Cron Expression for ignoring 1st Saturday of the year & run on all the Saturdays of the year

Question

Can someone help me in building the cron expression. I've a requirement where I need to run my Job on all the Saturdays at 9:00 AM in a year excluding 1st Saturday of the year.

I had tried with the below expression, but its not working..

0 0 9 ? 1 7#2,7#3,7#4 *, 0 0 9 ?  2-12 SAT *

• 0 0 9 ? 1 7#2,7#3,7#4 * - It means In the month of January run my job at 9:00 AM on 2nd,3rd,4th Saturdays. But the problem here is it is taking the Last saturday only (i.e. 7#4).
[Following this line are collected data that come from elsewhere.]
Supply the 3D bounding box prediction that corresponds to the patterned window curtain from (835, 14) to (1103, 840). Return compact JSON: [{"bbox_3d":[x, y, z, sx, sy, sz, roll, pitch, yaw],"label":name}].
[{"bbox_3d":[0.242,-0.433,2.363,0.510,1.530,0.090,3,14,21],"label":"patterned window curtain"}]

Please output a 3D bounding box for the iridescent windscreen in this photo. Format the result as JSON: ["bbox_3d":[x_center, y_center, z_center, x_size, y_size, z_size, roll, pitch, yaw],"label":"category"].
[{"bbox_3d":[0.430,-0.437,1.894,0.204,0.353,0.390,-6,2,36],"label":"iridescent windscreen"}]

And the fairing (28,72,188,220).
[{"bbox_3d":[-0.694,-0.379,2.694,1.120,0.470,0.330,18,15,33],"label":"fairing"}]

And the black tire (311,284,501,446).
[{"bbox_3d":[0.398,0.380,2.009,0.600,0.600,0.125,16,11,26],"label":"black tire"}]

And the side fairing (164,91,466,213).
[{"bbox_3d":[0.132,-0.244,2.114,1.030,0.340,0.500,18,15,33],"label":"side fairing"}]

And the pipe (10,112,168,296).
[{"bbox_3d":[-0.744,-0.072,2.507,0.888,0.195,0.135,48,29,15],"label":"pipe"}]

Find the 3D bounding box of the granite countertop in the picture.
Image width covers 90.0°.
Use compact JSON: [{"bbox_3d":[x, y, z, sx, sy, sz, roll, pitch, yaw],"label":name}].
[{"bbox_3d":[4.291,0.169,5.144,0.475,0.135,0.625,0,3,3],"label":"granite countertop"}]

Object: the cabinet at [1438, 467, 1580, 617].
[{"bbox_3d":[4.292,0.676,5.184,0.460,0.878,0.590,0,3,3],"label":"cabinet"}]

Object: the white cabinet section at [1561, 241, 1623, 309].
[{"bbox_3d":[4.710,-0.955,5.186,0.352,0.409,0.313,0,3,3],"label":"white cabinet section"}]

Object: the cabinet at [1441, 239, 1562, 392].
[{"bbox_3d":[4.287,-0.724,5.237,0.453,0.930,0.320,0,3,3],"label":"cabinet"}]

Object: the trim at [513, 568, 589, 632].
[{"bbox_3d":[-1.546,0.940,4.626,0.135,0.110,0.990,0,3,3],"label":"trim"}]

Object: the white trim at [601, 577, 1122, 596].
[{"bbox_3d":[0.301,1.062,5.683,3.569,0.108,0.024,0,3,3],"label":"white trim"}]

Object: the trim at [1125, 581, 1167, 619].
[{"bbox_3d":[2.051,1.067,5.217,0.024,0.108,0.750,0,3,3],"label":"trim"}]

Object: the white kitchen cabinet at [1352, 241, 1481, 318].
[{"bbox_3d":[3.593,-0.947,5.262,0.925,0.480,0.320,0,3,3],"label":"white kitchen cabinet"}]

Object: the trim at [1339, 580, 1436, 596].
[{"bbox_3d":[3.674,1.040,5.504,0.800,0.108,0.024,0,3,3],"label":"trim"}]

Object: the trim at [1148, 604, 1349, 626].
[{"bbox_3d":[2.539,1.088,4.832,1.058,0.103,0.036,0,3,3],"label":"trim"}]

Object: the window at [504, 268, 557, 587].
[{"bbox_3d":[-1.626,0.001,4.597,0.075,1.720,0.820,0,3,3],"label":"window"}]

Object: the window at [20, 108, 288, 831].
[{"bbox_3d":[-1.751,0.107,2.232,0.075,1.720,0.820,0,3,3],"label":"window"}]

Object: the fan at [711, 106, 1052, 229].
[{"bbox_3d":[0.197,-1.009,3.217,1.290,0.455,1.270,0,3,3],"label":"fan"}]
In some tutorials I read that comma means it considers all the values but to my surprise it is considering only the last value)

• 0 0 9 ? 2-12 SAT * - It means from the month of February till December I need to run my job at 9:00 AM.

I need to combine these 2 expressions in such a way it should satisfy my requirement.

Thanks In Advance

Answer 1

You need put compare in your program, not in cronjob. For example, in Unix shell script:

#!/usr/bin/env bash

date=$(date +%a)  
month=$(date +%m)
day=$($date +%e)  

if [ "$date" = "Sat" -a "$month" = "Jan" -a "$day" -lt 8 ];then
  echo "Doesn't run this script at 1st Saturday of the year."
  exit
fi

# put rest script

set the cronjob to run it only at 9am on Saturday

0 9 * * 6 YOUR_PROGRAM

Explanation:

  %a   locale's abbreviated weekday name (e.g., Sun)
  %b   locale's abbreviated month name (e.g., Jan)
  %e   day of month, space padded; same as %_d